## WHAT TO WORK ON
Set every record down verbatim and omit the pictures.

..............................

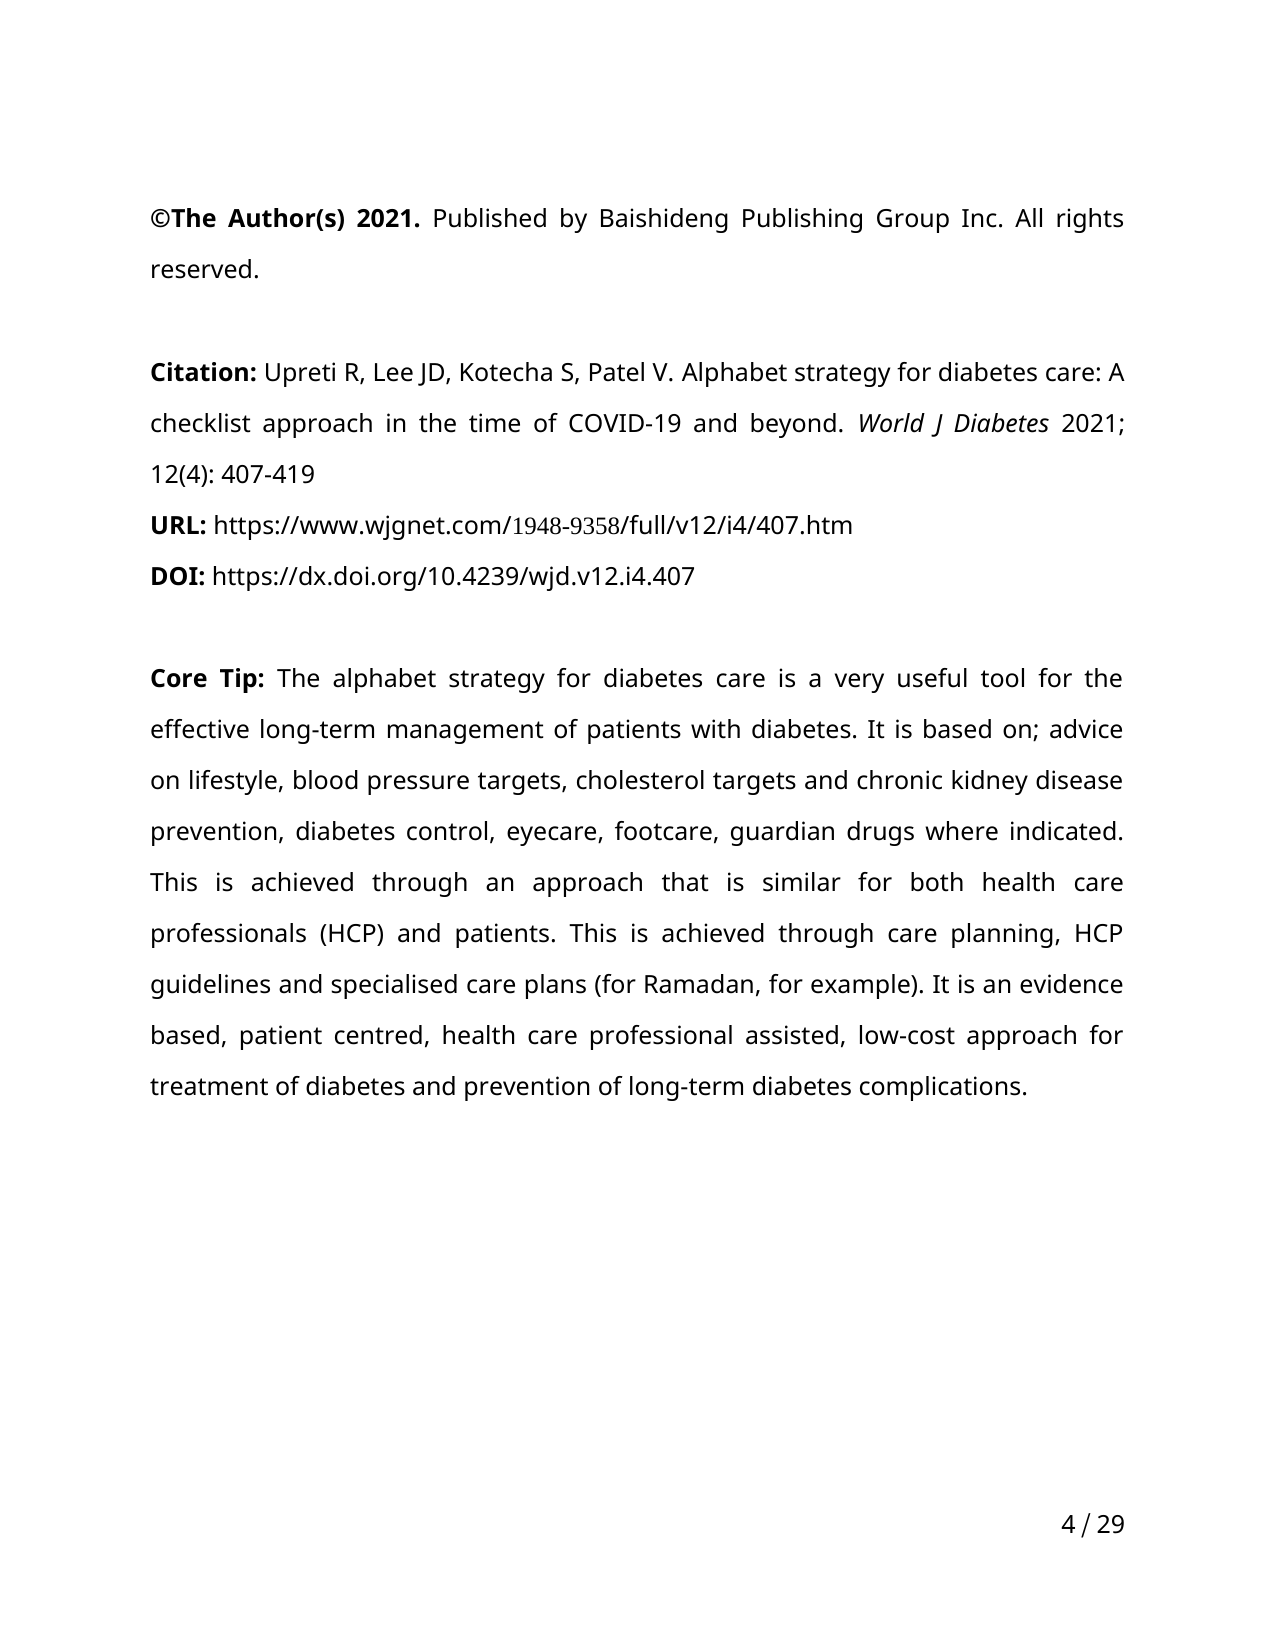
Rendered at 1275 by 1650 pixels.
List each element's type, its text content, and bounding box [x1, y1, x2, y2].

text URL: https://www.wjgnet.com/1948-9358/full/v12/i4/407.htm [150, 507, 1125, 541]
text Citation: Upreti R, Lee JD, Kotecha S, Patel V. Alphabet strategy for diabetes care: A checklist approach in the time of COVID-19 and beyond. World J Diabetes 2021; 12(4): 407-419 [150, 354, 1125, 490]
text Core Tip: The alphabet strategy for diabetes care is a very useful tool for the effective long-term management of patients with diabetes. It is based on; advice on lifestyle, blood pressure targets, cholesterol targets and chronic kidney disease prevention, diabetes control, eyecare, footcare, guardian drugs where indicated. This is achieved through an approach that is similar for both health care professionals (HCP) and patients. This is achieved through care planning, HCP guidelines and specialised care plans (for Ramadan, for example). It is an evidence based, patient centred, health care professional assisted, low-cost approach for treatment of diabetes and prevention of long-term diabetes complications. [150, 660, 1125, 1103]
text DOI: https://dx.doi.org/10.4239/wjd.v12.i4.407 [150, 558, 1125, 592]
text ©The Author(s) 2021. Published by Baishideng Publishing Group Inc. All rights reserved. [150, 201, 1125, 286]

..............................

## TASK ANSWER
Rendered at 1275 by 1650 pixels.
List each element's type, its text content, and bounding box [x1, y1, x2, y2].

text URL: https://www.wjgnet.com/1948-9358/full/v12/i4/407.htm [150, 507, 1125, 541]
text Citation: Upreti R, Lee JD, Kotecha S, Patel V. Alphabet strategy for diabetes care: A checklist approach in the time of COVID-19 and beyond. World J Diabetes 2021; 12(4): 407-419 [150, 354, 1125, 490]
text Core Tip: The alphabet strategy for diabetes care is a very useful tool for the effective long-term management of patients with diabetes. It is based on; advice on lifestyle, blood pressure targets, cholesterol targets and chronic kidney disease prevention, diabetes control, eyecare, footcare, guardian drugs where indicated. This is achieved through an approach that is similar for both health care professionals (HCP) and patients. This is achieved through care planning, HCP guidelines and specialised care plans (for Ramadan, for example). It is an evidence based, patient centred, health care professional assisted, low-cost approach for treatment of diabetes and prevention of long-term diabetes complications. [150, 660, 1125, 1103]
text DOI: https://dx.doi.org/10.4239/wjd.v12.i4.407 [150, 558, 1125, 592]
text ©The Author(s) 2021. Published by Baishideng Publishing Group Inc. All rights reserved. [150, 201, 1125, 286]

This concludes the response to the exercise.